The Lake District has one main road running right the way through the middle, The A591 and it was a nice wide decent road with occasional duel carriageway areas, very nice I thought. There are also some other good roads around the outside of it, the A595 for example takes you away from the main mountain range and although single lanes its a reasonably fast and good road.
Every other road in the lakes seemed to be quite tiny and mirrors were spending more time being folded in than out on the car.
In fact the more rural you went the smaller the roads were, if another car came it would result in one of the parties having to back up until a passing place came in to view and I must admit I didn't really like it that much.
As I drove down the A591 I got my first glimpse of one of these wondrous lakes, it was Thirlmere and it was a very long and slim lake (much like all of them in fact) and it had several islands and some lovely autumn colours too, but alas no light so I continued on in search of what else was there.
Further on the same road I came to Grasmere which was a really pretty lake and one that I very much wanted a chance to shoot. Further on and Rydal Water came into view, very similar to Grasmere but with its own character and a beautiful boat house, things looked good if the weather would just let up.
Just as I needed to turn off to get my key I saw the edge of Windermere and I decided to drive straight on to have a look at it, Windermere is the largest of the main lakes and perhaps the best known.
--*--
EXERCISE GOAL -> In the Lake District road-trip text above, which lake is described as the largest of the main lakes?

RECORDS SHOWN ->
--*--
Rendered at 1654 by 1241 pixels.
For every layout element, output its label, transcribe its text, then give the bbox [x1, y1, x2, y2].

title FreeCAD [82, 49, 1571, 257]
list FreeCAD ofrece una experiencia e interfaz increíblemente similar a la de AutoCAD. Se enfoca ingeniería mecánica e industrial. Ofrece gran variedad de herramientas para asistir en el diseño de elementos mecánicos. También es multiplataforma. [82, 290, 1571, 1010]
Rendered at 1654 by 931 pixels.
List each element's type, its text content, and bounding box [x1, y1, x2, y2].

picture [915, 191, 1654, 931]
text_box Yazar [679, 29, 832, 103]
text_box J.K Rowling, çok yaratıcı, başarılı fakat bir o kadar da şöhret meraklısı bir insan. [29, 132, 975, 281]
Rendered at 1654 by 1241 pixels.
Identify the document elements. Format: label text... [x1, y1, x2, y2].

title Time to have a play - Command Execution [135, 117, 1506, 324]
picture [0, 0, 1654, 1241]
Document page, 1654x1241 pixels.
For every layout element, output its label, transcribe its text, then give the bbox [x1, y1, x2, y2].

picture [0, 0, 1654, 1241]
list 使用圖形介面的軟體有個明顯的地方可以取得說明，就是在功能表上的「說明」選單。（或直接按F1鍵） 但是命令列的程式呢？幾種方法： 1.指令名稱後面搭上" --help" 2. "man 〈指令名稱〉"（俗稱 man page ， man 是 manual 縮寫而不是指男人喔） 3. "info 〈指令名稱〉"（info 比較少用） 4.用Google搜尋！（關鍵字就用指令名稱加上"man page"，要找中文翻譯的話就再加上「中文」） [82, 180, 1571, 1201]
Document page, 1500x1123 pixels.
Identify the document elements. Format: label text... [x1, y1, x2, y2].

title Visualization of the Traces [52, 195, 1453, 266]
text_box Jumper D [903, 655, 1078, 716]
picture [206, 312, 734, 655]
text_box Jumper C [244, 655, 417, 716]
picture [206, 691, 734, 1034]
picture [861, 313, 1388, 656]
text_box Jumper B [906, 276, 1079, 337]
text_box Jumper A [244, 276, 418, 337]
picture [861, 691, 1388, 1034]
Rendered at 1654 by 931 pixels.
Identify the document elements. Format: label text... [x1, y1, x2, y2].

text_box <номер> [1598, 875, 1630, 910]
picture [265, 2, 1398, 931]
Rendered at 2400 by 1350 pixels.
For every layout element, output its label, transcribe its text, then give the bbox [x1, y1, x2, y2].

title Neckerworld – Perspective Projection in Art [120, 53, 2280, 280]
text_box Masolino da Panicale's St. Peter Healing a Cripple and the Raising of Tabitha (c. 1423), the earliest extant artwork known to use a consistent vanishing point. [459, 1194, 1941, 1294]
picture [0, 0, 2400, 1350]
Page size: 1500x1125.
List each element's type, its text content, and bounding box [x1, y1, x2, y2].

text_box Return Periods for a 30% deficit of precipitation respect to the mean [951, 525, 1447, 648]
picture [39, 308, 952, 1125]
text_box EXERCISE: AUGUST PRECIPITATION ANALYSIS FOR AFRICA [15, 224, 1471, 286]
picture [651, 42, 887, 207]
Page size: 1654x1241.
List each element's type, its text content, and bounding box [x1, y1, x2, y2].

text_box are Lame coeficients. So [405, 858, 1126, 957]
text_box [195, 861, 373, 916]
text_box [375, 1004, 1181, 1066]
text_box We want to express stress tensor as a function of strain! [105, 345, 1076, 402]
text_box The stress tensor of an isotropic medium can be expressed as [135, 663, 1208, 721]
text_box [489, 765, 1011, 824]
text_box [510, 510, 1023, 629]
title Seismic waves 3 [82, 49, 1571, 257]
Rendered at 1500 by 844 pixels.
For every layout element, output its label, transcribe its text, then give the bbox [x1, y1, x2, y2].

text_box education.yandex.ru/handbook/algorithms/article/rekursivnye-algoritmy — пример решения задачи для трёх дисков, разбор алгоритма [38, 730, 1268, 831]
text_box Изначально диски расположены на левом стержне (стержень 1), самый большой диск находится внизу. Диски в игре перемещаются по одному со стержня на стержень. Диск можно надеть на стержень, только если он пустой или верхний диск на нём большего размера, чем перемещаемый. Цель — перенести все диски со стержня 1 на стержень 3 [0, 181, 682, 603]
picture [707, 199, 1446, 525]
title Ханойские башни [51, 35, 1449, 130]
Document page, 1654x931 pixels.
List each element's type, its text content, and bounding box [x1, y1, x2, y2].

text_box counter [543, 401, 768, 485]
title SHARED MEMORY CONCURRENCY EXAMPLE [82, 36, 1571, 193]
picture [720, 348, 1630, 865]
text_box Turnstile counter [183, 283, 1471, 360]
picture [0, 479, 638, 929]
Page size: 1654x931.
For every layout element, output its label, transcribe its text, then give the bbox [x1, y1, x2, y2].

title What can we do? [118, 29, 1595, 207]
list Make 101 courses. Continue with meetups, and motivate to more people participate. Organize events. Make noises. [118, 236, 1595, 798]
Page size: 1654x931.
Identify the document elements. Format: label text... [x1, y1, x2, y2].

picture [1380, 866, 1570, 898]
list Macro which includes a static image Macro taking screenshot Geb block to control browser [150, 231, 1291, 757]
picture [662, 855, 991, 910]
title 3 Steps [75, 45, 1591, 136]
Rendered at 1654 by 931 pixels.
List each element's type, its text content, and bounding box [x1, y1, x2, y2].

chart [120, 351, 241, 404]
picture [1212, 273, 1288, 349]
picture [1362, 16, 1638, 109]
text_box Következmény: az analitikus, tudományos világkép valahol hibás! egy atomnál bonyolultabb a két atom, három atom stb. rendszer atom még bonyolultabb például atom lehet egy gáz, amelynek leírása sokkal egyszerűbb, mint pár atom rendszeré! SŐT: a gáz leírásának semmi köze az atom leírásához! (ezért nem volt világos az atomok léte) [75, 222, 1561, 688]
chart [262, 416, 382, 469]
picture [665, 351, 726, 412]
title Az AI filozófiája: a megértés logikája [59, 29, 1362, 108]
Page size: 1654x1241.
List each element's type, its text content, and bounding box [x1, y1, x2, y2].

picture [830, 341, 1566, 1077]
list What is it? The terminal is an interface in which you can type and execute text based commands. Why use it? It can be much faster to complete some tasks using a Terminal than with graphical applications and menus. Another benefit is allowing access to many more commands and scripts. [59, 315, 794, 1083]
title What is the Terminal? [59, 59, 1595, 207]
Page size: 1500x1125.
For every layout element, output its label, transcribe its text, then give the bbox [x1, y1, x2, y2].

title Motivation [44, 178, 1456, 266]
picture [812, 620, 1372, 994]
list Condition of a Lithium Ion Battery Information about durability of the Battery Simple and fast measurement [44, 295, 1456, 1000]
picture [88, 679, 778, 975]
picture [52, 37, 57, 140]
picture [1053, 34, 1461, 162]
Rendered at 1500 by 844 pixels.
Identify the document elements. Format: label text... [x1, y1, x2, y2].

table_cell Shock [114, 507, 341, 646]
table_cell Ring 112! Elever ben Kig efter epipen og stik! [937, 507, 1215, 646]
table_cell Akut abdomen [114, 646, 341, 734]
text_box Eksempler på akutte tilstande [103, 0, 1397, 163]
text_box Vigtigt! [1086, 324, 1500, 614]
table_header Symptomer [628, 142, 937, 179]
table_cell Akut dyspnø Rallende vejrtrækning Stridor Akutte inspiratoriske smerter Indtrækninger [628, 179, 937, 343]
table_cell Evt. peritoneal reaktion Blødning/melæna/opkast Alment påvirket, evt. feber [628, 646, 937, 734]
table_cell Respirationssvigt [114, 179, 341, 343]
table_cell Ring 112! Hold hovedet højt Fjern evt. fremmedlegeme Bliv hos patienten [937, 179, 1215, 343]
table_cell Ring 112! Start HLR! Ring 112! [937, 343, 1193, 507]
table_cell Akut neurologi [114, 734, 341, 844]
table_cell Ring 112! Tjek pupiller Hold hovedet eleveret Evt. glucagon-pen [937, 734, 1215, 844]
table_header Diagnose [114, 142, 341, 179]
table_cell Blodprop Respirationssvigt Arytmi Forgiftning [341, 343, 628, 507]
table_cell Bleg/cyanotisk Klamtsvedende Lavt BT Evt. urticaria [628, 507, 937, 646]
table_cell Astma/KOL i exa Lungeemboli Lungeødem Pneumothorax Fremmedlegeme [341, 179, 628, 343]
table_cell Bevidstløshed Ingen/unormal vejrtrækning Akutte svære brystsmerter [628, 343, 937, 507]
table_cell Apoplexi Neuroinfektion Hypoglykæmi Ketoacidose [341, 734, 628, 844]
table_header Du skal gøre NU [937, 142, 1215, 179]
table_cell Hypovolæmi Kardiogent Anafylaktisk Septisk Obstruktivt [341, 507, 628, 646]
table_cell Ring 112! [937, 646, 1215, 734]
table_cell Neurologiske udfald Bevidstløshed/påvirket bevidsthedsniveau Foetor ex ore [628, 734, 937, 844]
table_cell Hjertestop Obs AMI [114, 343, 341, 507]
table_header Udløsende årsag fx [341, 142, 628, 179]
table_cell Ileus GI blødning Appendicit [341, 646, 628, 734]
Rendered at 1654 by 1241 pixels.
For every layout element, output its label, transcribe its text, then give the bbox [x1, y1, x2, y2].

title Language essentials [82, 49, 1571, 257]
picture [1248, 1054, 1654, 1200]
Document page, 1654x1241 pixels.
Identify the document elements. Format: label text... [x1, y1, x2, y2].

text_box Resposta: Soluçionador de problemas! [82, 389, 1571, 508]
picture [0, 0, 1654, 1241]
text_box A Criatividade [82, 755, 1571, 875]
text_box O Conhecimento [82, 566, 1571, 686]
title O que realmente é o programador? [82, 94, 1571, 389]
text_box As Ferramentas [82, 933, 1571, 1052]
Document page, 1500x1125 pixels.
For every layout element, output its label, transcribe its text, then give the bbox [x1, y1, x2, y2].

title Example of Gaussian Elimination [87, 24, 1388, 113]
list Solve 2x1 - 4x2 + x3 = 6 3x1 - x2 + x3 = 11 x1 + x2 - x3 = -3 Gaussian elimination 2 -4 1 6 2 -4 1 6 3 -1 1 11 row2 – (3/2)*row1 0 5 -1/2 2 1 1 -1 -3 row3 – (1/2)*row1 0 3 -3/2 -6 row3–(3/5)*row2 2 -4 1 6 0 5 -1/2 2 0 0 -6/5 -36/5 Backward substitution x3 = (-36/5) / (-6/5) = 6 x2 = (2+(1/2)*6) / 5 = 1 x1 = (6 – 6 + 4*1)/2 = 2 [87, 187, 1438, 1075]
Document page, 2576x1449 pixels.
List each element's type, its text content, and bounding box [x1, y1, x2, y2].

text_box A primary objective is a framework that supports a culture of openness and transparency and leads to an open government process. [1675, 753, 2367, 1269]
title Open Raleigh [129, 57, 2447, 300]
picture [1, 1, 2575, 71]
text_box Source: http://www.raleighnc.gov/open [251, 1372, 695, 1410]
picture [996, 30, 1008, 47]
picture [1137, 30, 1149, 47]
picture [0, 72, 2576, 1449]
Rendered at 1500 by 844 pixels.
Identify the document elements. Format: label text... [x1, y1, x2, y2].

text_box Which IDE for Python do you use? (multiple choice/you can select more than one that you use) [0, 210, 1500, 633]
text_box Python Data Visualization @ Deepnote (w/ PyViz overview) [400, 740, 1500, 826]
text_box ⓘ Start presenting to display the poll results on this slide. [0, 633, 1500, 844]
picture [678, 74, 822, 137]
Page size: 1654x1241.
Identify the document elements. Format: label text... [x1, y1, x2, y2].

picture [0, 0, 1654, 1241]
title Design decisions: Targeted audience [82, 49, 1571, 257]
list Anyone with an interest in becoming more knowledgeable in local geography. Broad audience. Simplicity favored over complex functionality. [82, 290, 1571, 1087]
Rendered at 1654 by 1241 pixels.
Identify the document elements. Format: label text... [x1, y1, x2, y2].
--*--
EXERCISE RESULT -> Windermere